▸ **GOAL OF THE EXERCISE**
Output exactly the lines from the line that has "is an image" through the last line of the data below, with no pictures.
*** RAW DATA ***
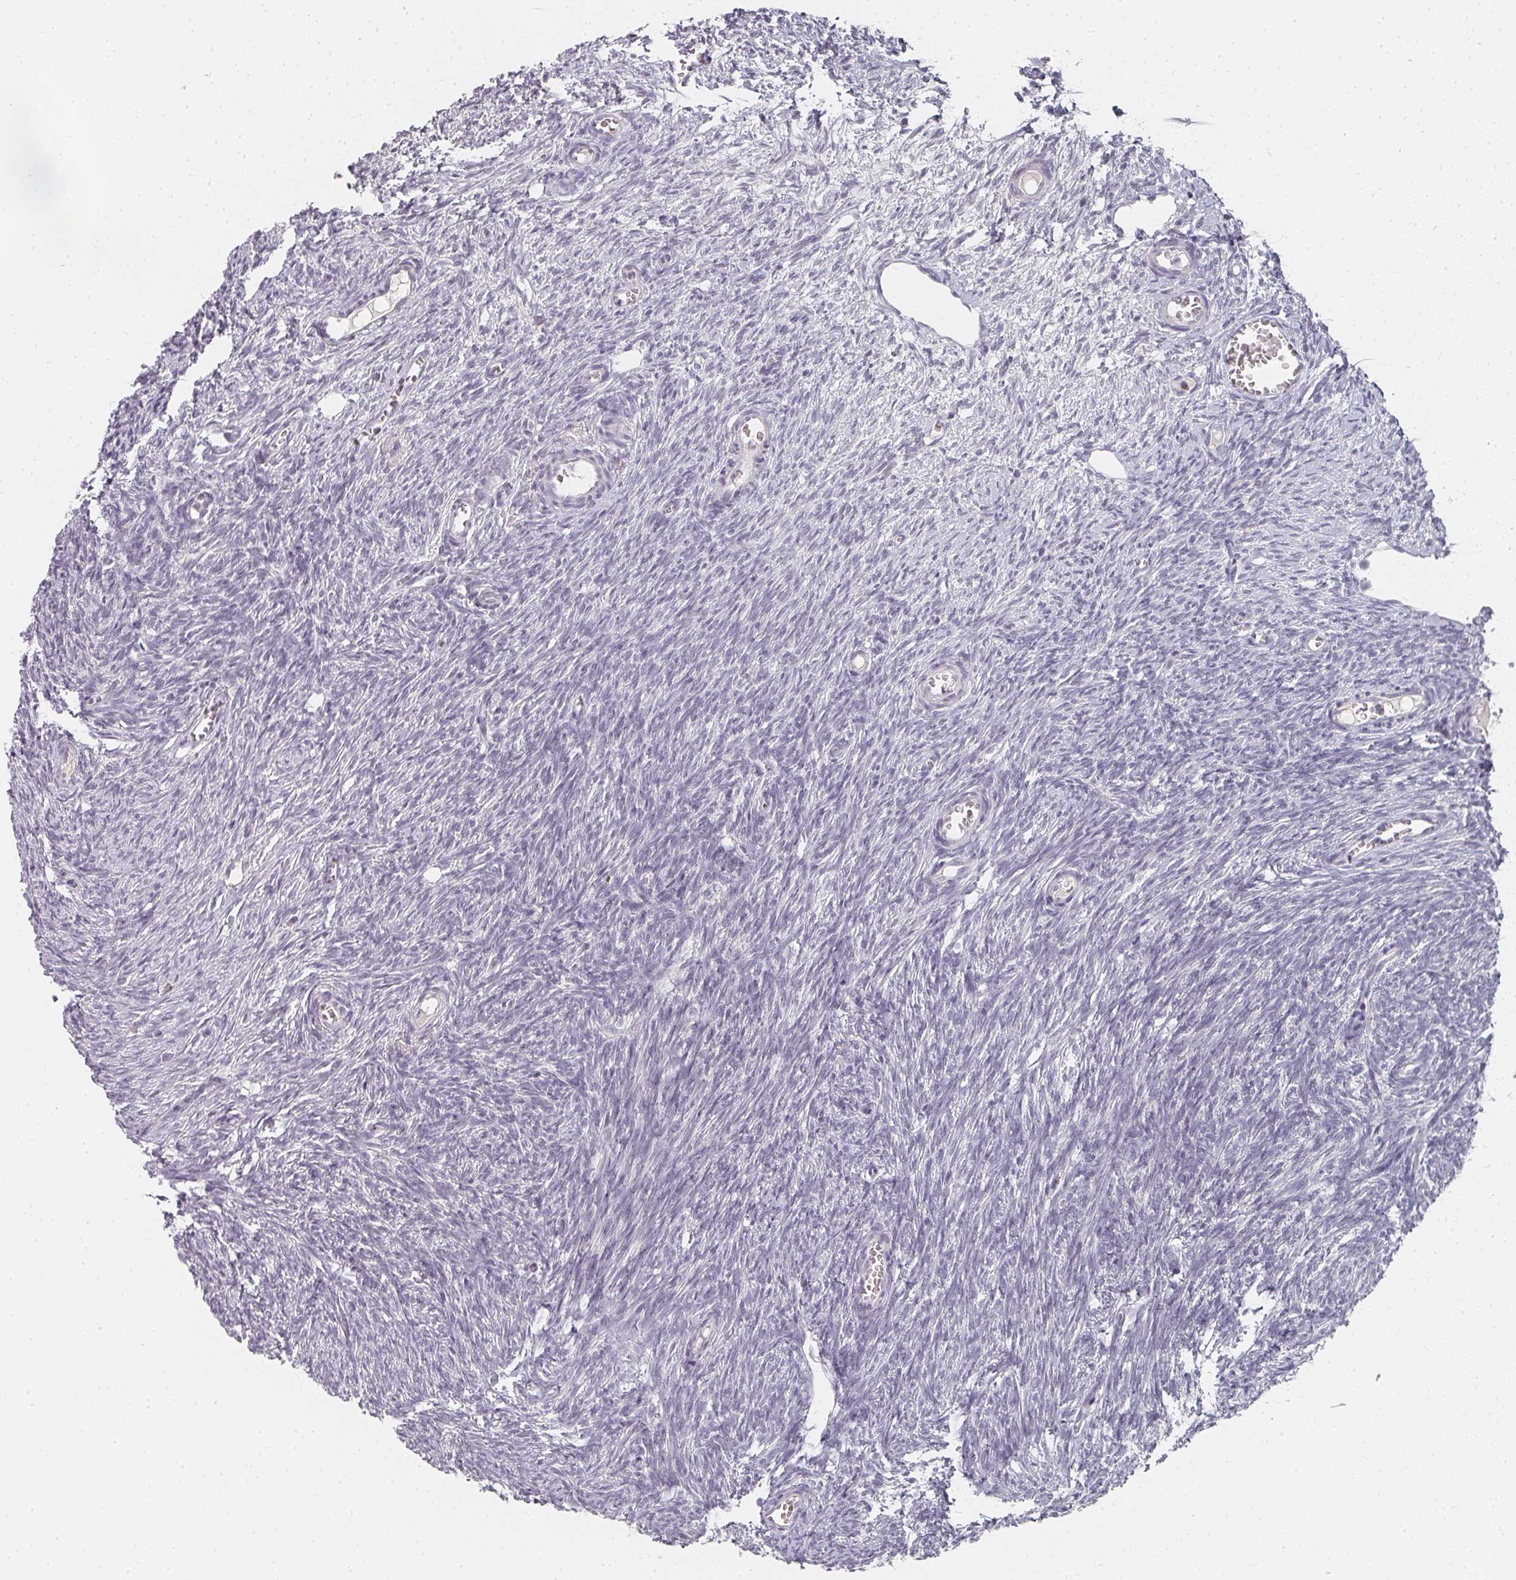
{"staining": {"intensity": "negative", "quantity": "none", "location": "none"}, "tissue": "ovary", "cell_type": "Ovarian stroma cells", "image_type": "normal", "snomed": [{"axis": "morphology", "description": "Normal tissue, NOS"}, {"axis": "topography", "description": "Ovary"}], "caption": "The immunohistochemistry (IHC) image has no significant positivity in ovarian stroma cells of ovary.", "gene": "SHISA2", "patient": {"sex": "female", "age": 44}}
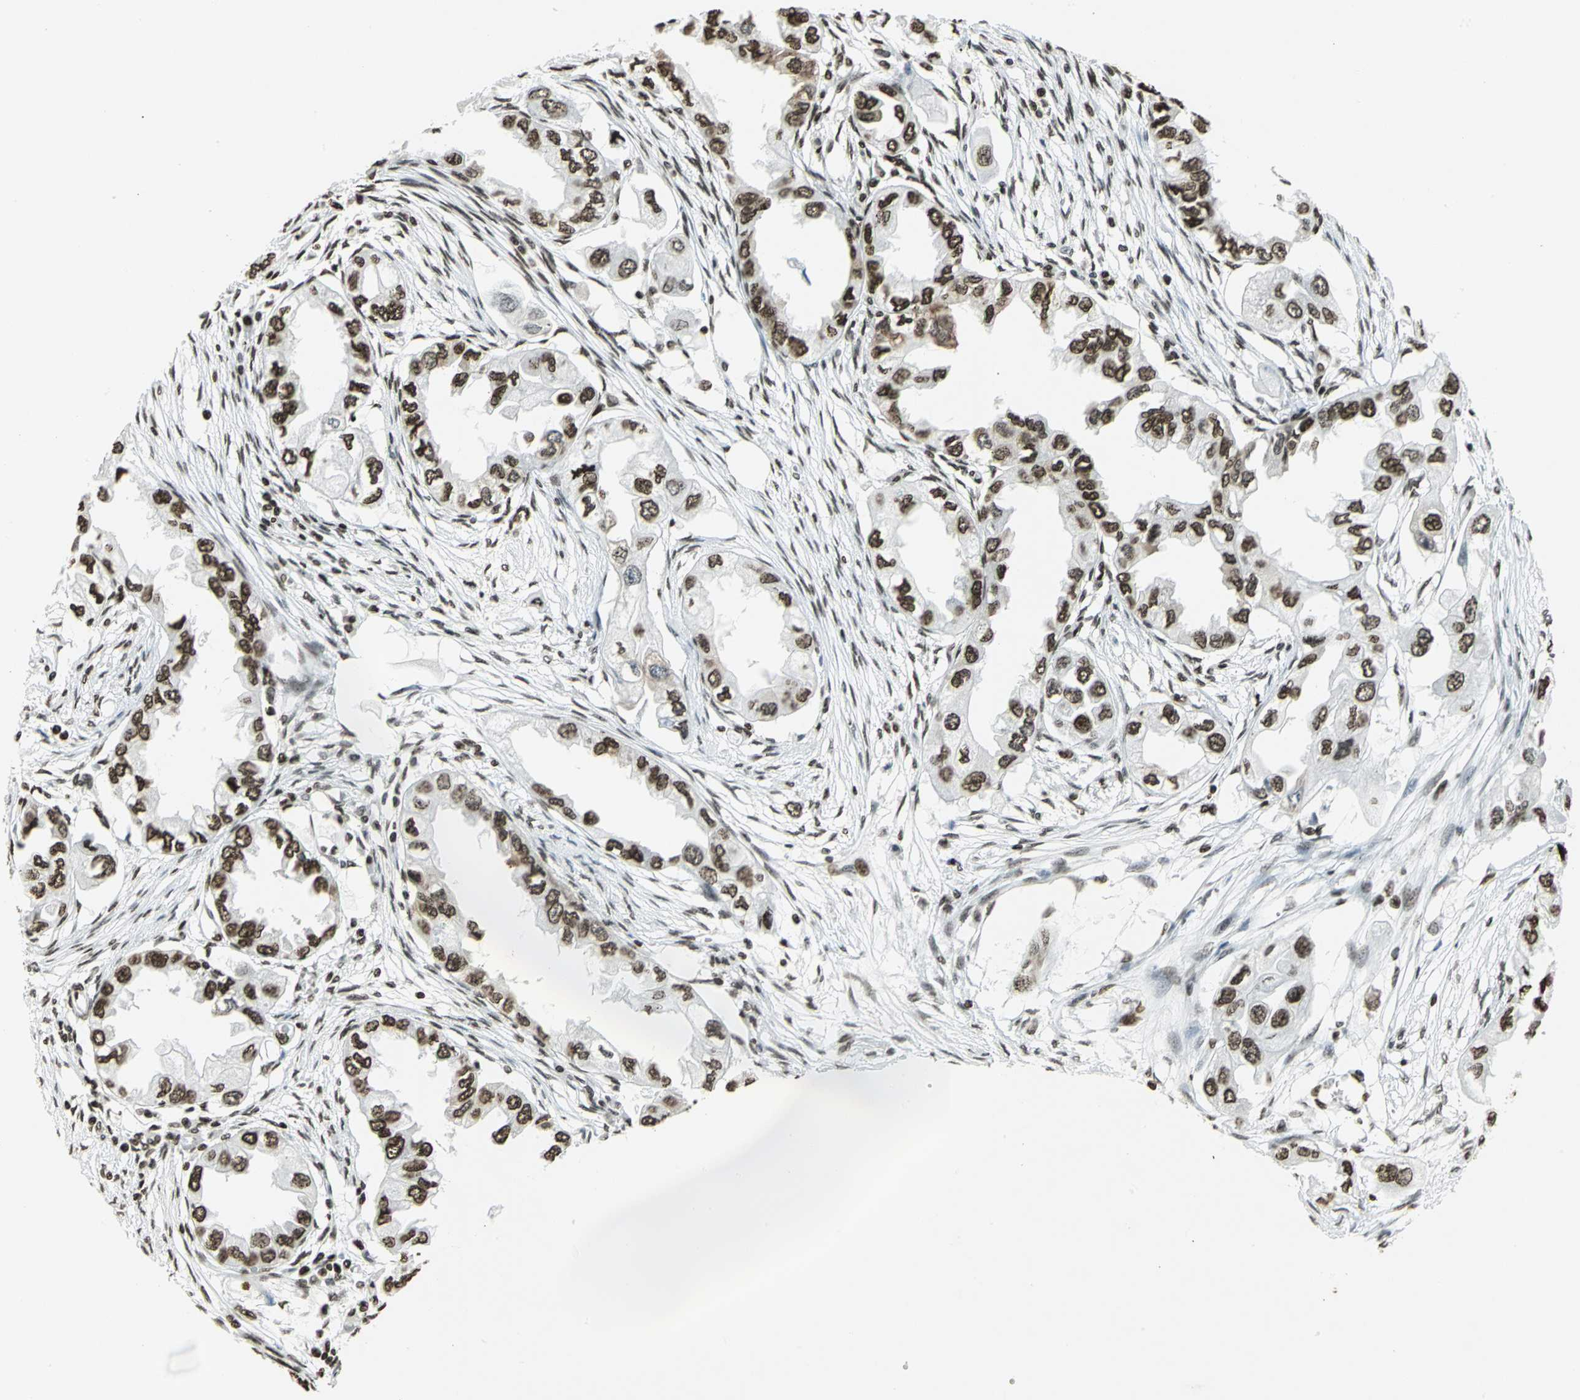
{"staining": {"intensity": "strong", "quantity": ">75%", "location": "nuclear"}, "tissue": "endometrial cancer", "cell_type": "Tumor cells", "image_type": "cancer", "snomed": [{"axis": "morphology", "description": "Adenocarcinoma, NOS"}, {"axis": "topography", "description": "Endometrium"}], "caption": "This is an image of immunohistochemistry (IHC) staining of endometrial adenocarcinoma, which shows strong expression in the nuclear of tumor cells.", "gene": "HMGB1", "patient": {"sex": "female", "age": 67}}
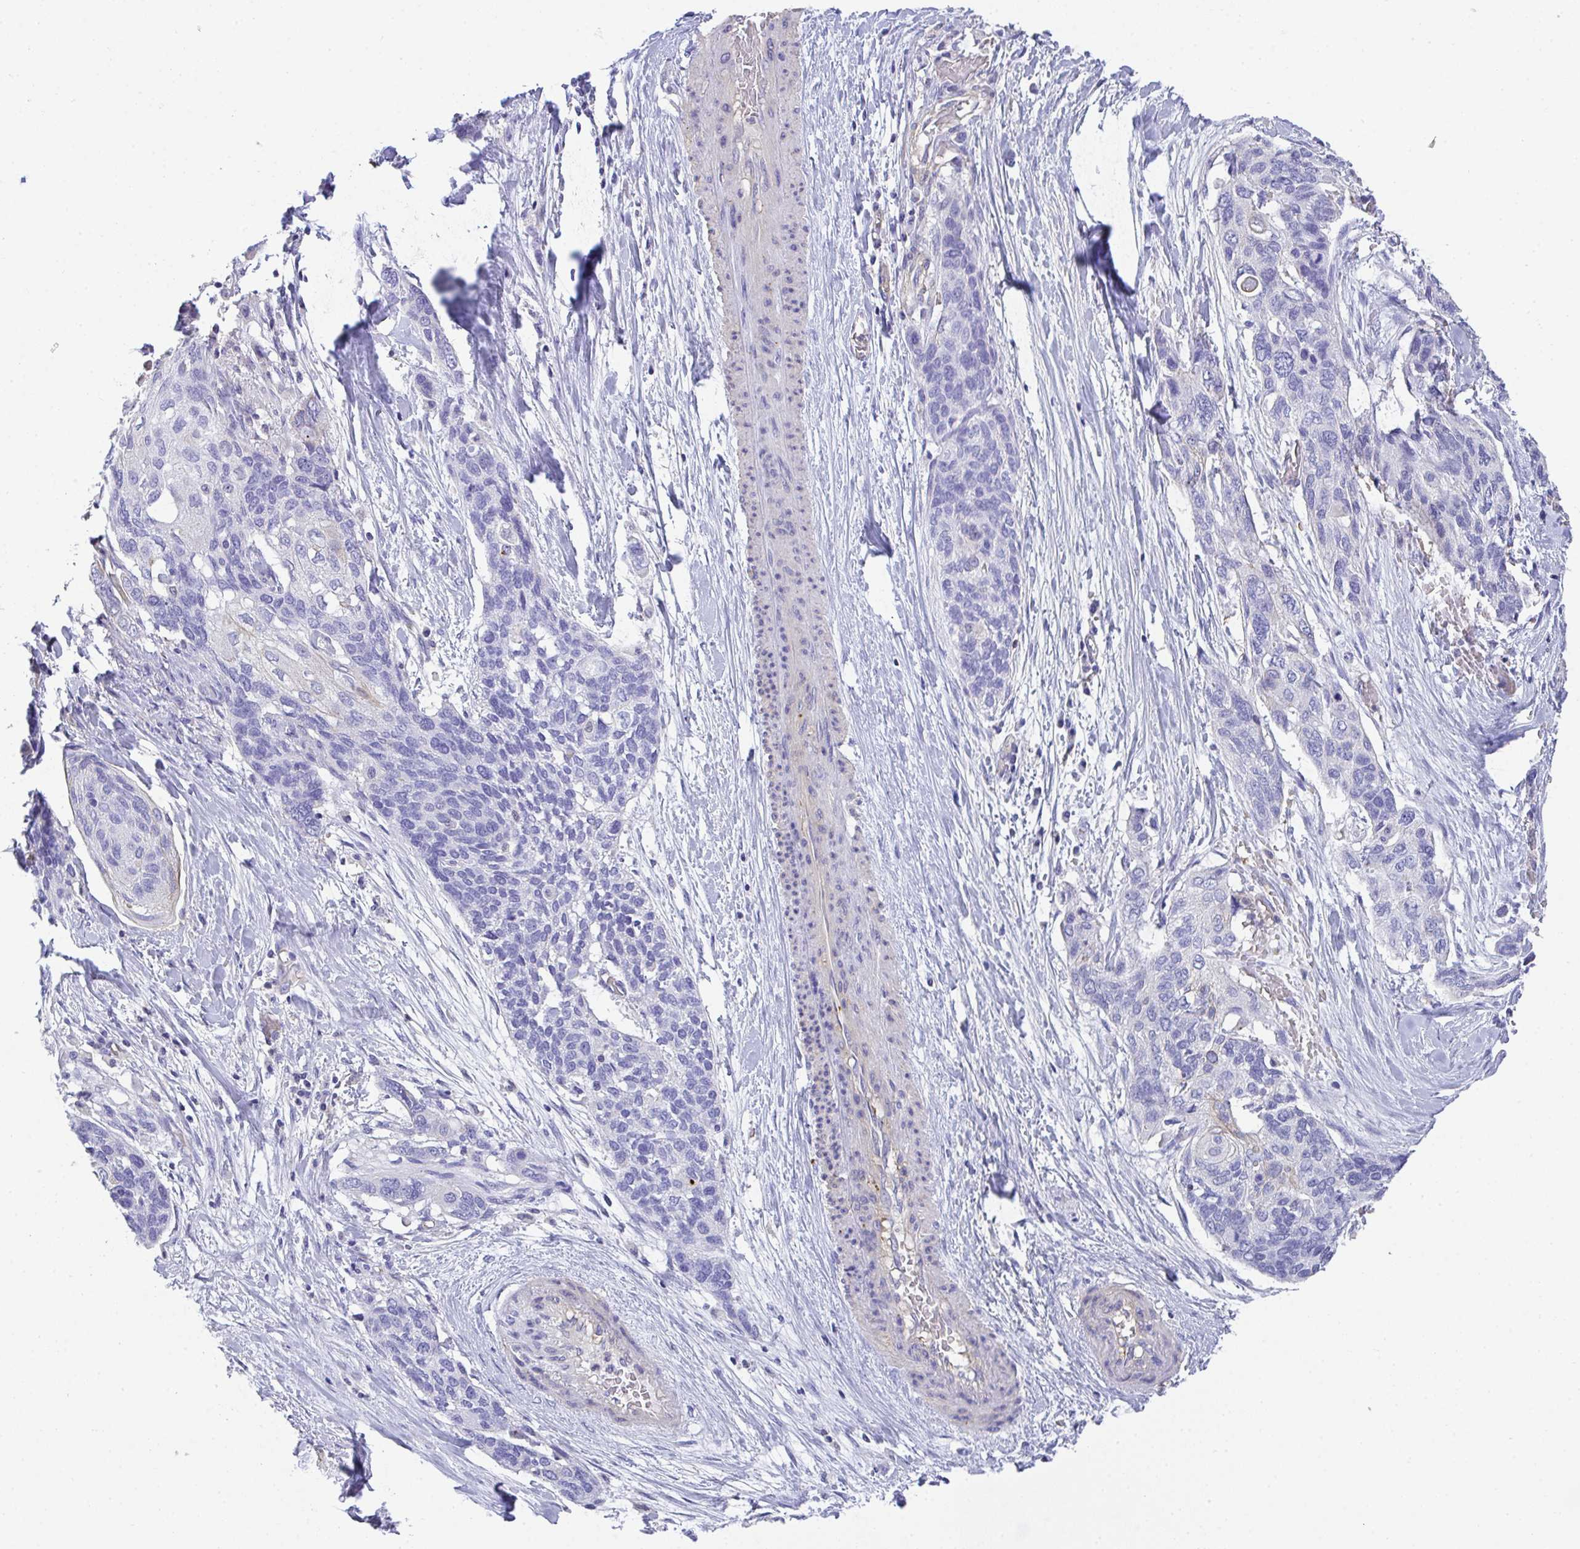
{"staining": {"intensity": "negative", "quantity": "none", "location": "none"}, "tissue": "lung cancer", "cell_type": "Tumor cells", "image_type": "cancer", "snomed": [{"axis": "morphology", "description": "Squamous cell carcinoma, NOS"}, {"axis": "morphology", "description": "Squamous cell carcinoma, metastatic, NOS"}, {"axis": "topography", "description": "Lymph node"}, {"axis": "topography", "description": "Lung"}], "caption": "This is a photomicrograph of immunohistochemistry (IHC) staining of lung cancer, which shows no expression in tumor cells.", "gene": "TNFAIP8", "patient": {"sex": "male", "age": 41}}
*** End of RAW DATA ***
▸ **FINAL ANSWER**
{"staining": {"intensity": "strong", "quantity": ">75%", "location": "nuclear"}, "tissue": "endometrial cancer", "cell_type": "Tumor cells", "image_type": "cancer", "snomed": [{"axis": "morphology", "description": "Adenocarcinoma, NOS"}, {"axis": "topography", "description": "Endometrium"}], "caption": "This is an image of immunohistochemistry (IHC) staining of endometrial adenocarcinoma, which shows strong expression in the nuclear of tumor cells.", "gene": "HMGB1", "patient": {"sex": "female", "age": 67}}
{"staining": {"intensity": "negative", "quantity": "none", "location": "none"}, "tissue": "lung cancer", "cell_type": "Tumor cells", "image_type": "cancer", "snomed": [{"axis": "morphology", "description": "Squamous cell carcinoma, NOS"}, {"axis": "morphology", "description": "Squamous cell carcinoma, metastatic, NOS"}, {"axis": "topography", "description": "Lymph node"}, {"axis": "topography", "description": "Lung"}], "caption": "This is a photomicrograph of immunohistochemistry (IHC) staining of lung cancer, which shows no expression in tumor cells.", "gene": "TNFAIP8", "patient": {"sex": "male", "age": 41}}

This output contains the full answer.